U.S. Rep. Don Young, R-Alaska, seen here in this 2021 Empire file photo, introduced a bill Monday that would allow the federal government to seize Russian ships in American waters. (Ben Hohenstatt / Juneau Empire file)

U.S. Rep. Don Young, R-Alaska, seen here in this 2021 Empire file photo, introduced a bill Monday that would allow the federal government to seize Russian ships in American waters. (Ben Hohenstatt / Juneau Empire file)

Alaska’s lawmakers seek to punish Russia

Banning seafood and seizing assets recommended

U.S. Rep. Don Young, R-Alaska, announced legislation Monday allowing the seizure of Russian yachts and commercial vessels currently within the waters of the United States in retaliation for the Russian invasion of Ukraine.

“Given the vast humanitarian crisis created by Putin’s greed and aggression, my (legislation) will permit the U.S. federal government to auction these vessels and all contents inside, with proceeds going toward humanitarian aid efforts offered by NATO member states,” Young said in a statement.

The bill — known as the Bringing Oligarch Accountability Through Seizure or BOATS Act — would also apply to Russian vessels sailing under the flags of other nations.

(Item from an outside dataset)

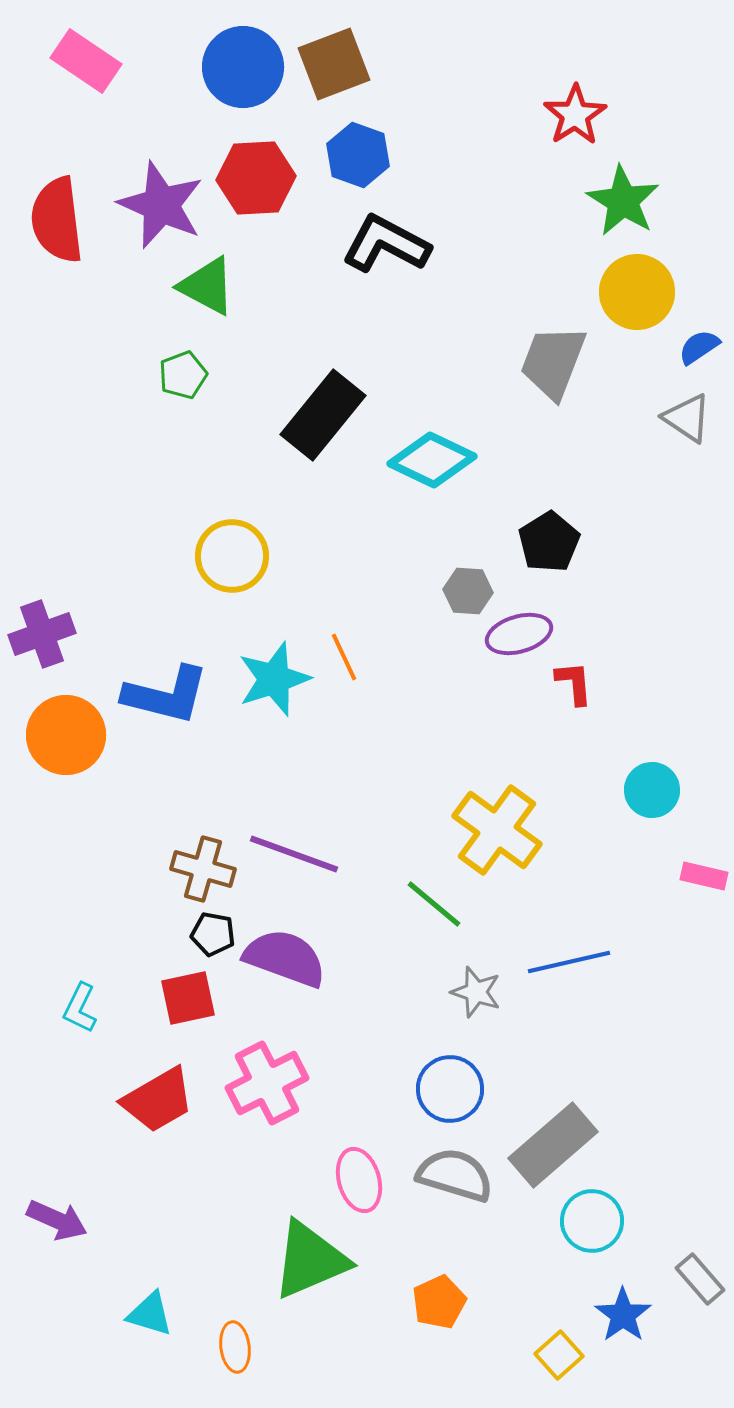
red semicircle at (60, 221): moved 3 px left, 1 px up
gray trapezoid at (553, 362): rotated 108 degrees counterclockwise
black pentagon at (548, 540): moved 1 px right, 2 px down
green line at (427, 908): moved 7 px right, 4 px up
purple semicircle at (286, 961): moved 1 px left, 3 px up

In an email, Young’s spokesman Zack Brown said seized Russian assets would be sold with profits going to humanitarian aid for Ukrainians.

[Federal funds could pave way for a second crossing]

“If (Russian President Vladimir) Putin ends his needless war, billionaire Russian oligarchs are free to pursue the possibility of buying back their yachts from whoever purchased them,” Brown said. “Commercial operations could do the same.”

Young’s bill comes as the U.S. and other nations impose a raft of economic sanctions and other diplomatic punishments on Russia.

Also Monday, state lawmakers were set to debate a resolution urging President Joe Biden to seek an end to the Russian imposed embargo on U.S. seafood products. That resolution was passed unanimously in the Senate last year and was making its way through the House committee process, most recently moved out of the House Fisheries Committee on Jan. 31. On Monday the resolution was moved back to the House Rules Committee.

Speaker of the Alaska House of Representatives Louise Stutes, R-Kodiak, told the Empire the timing for that resolution wasn’t right, considering recent events.

That issue dates back to 2014 when Russia embargoed U.S. seafood products in retaliation to American sanctions following the Russian annexation of the Crimean Peninsula. It’s an issue Alaska’s senators have recently advocated for — before the Russian invasion of Ukraine.

U.S. Sens. Lisa Murkowski and Dan Sullivan, both Republicans, recently introduced a bill imposing a reciprocal ban on Russian seafood products. On Feb. 17, Sullivan attempted to have the bill approved by unanimous consent in the U.S. Senate but the motion was objected to by Sen. Ed Markey, D-Massachusettes. The bill has been referred to the Committee on Finance.

Both state lawmakers and the Congressional delegation have said the Russian invasion of Ukraine shows the need for greater resource production in Alaska.